Perhutani president grilled over alleged scams
Damar Harsanto, The Jakarta Post, Jakarta
The president director of ailing state-owned forestry firm PT Perhutani, Marsanto, was questioned by police on Wednesday as a witness in two corruption cases.
The company's director of planning and development, Bambang Aji, was questioned on Wednesday as a suspect in both cases.
"We suspect him in two separate corruption cases that caused massive losses to the state," said a police source.
The source said the first case was related to several PR projects being carried out by Perhutani. The projects, costing Rp 43.4 billion, were part of efforts to improve the company's corporate image.

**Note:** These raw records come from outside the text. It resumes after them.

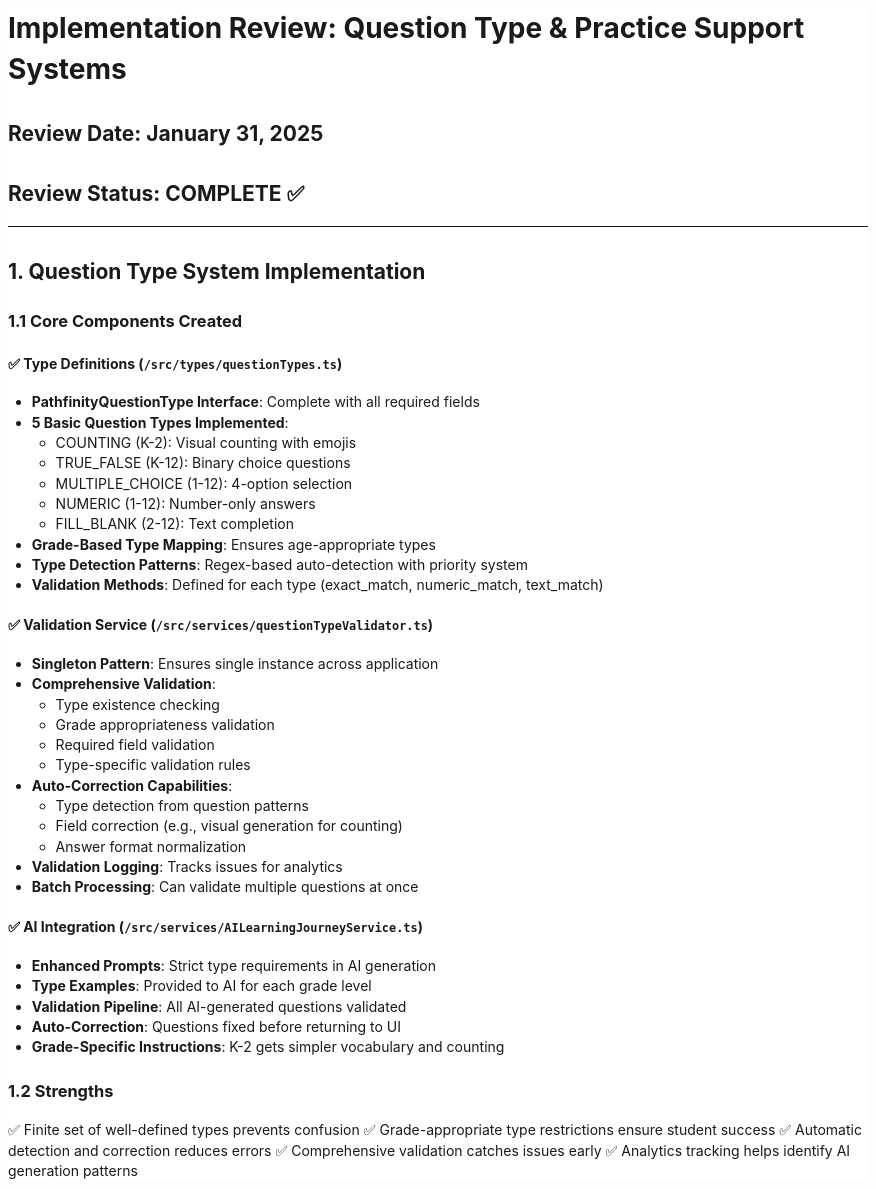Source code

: # Implementation Review: Question Type & Practice Support Systems

## Review Date: January 31, 2025
## Review Status: COMPLETE ✅

---

## 1. Question Type System Implementation

### 1.1 Core Components Created

#### ✅ Type Definitions (`/src/types/questionTypes.ts`)
- **PathfinityQuestionType Interface**: Complete with all required fields
- **5 Basic Question Types Implemented**:
  - COUNTING (K-2): Visual counting with emojis
  - TRUE_FALSE (K-12): Binary choice questions
  - MULTIPLE_CHOICE (1-12): 4-option selection
  - NUMERIC (1-12): Number-only answers
  - FILL_BLANK (2-12): Text completion
- **Grade-Based Type Mapping**: Ensures age-appropriate types
- **Type Detection Patterns**: Regex-based auto-detection with priority system
- **Validation Methods**: Defined for each type (exact_match, numeric_match, text_match)

#### ✅ Validation Service (`/src/services/questionTypeValidator.ts`)
- **Singleton Pattern**: Ensures single instance across application
- **Comprehensive Validation**:
  - Type existence checking
  - Grade appropriateness validation
  - Required field validation
  - Type-specific validation rules
- **Auto-Correction Capabilities**:
  - Type detection from question patterns
  - Field correction (e.g., visual generation for counting)
  - Answer format normalization
- **Validation Logging**: Tracks issues for analytics
- **Batch Processing**: Can validate multiple questions at once

#### ✅ AI Integration (`/src/services/AILearningJourneyService.ts`)
- **Enhanced Prompts**: Strict type requirements in AI generation
- **Type Examples**: Provided to AI for each grade level
- **Validation Pipeline**: All AI-generated questions validated
- **Auto-Correction**: Questions fixed before returning to UI
- **Grade-Specific Instructions**: K-2 gets simpler vocabulary and counting

### 1.2 Strengths
✅ Finite set of well-defined types prevents confusion
✅ Grade-appropriate type restrictions ensure student success
✅ Automatic detection and correction reduces errors
✅ Comprehensive validation catches issues early
✅ Analytics tracking helps identify AI generation patterns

Police allege the projects were never implemented and were created solely to siphon off the company's net profit of Rp 111 billion. The projects were announced after the government issued a decree converting the company from a non-profit to a profit- oriented firm.
Most of the projects never materialized and police believe the money earmarked for them was embezzled, the police source said.
The source said the second corruption case involved Perhutani's joint project with German-based Global Marketing for the marketing of its products.
"The management stopped the project before it was fully materialized, claiming it was a failure.
"As the president director, Marsanto was in a position to be aware of the projects. But we have no witnesses to confirm the allegations. That is why we are still interrogating him (Marsanto) as a witness," the police source said.
The source said those in the firm were being tight-lipped over the cases, making the investigation difficult.
Perhutani's status was changed from a non-profit firm to a profit-oriented one in 2001 during the administration of president Abdurrahman Wahid.
The move was aimed at lifting the cash-strapped company out of financial difficulties, which owed to the shortage of timber on Java and Madura. Perhutani manages forest areas on both islands.
The government reversed Perhutani's status back to that of a non-profit firm after the Supreme Court annulled the previous government decree.